INTRODUCTION GÉNÉRALE
Les prémices de l’assurance moderne
Les premiers dispositifs d’assurance modernes remontent au XIVe siècle et
concernent l’assurance maritime. Le commerce maritime s’était jusqu’alors
développé grâce aux prêts à la grosse aventure qui consistaient, pour
l’armateur, à emprunter une somme d’argent gagée sur la valeur des
marchandises qui devaient être expédiées par delà les mers. En cas d’arrivée à
bon port, l’emprunteur remboursait cette somme majorée d’un intérêt très élevé
venant en contrepartie du risque des voyages maritimes puisque, si la cargaison
était perdue, ni l’intérêt, ni le capital n’étaient remboursés.
Cette opération n’était pas à proprement parler une opération d’assurance
mais plutôt une opération de crédit dans laquelle le prêteur porte le risque de la
perte du capital. Le fait que l’intérêt stipulé soit fixé arbitrairement sans réelle
considération au risque effectivement encouru a conduit au développement
d’une activité spéculative sur ce type de contrats. Aussi, le recours au prêt à la
grosse aventure a pratiquement disparu suite à l’interdiction de la pratique de
l’usure par l’Église catholique en 1234. Il a alors fallu trouver un autre moyen
de financer ces expéditions qui participaient au développement du commerce et
de l’économie. C’est ainsi que naît la convention d’assurance sous sa forme
moderne : des banquiers acceptent de garantir la valeur du bateau et de sa
cargaison (le capital sous risque) en cas de naufrage du navire (le risque) contre
le paiement d’une somme fixe (la prime). Le développement de ce type de
contrat connaît un réel succès compte tenu, notamment, des conséquences de la
survenance des risques de la mer sur la solvabilité des armateurs.
Le deuxième type d’assurance à connaître un essor considérable est
l’assurance incendie. Le début de son développement est généralement associé
au gigantesque incendie qui frappa Londres au XVIIe siècle. En effet, le 2
septembre 1666, un feu se déclare dans Londres et ravage les quatre cinquièmes
de la ville en une semaine. Le bilan1 est de 13 200 maisons et 87 églises
détruites dont la cathédrale Saint-Paul. Le coût de la reconstruction est
considérable, aussi l’État britannique encourage la création de sociétés
d’assurance pour couvrir ce risque dans le futur.
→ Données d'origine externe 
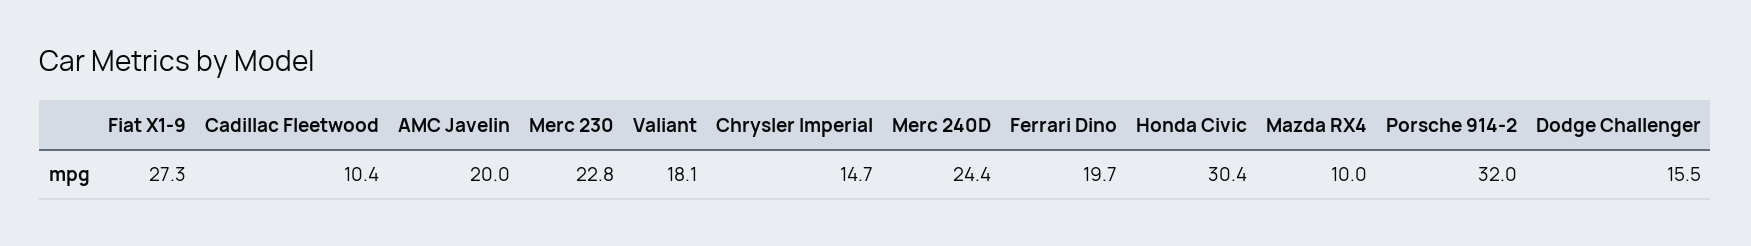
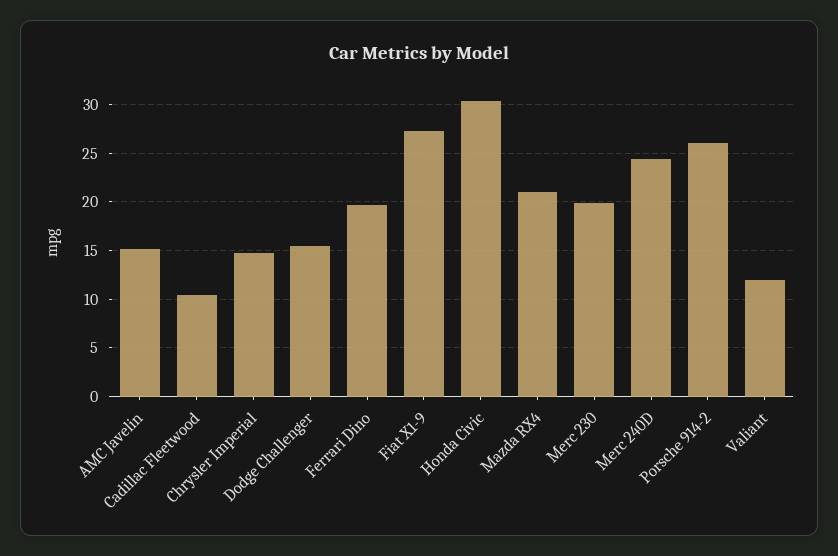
  {
    "Fiat X1-9": 27.3,
    "Cadillac Fleetwood": 10.4,
-   "AMC Javelin": 20,
+   "AMC Javelin": 15,
-   "Merc 230": 22.8,
+   "Merc 230": 20,
-   "Valiant": 18.1,
+   "Valiant": 12,
    "Chrysler Imperial": 14.7,
    "Merc 240D": 24.4,
    "Ferrari Dino": 19.7,
    "Honda Civic": 30.4,
-   "Mazda RX4": 10,
+   "Mazda RX4": 21,
-   "Porsche 914-2": 32,
+   "Porsche 914-2": 26,
    "Dodge Challenger": 15.5
  }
Les facteurs du développement de l’assurance
Ces deux exemples historiques illustrent parfaitement les deux axes qui ont
conduit ces derniers siècles au développement de l’assurance.
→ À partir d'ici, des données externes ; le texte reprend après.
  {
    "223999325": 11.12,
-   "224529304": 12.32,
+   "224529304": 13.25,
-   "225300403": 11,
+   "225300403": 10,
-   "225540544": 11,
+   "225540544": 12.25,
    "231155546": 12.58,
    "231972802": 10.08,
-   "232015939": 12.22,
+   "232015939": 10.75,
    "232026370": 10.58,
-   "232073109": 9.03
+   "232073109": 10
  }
Le premier est celui du développement économique : des projets de grande
envergure comportent un grand nombre de risques différents dont la survenance
d’un seul de ces risques peut mettre en péril l’intégralité de l’entreprise. Les
opérations d’assurance, en transférant le risque de l’assuré vers l’assureur,
permettent d’envisager de telles initiatives qui seraient impossibles sinon. C’est
ainsi que des projets qui n’étaient concevables auparavant que par les États du
1. Cf. Ewald et Lorenzi (1998) pour les données chiffrées sur l’incendie de 1666.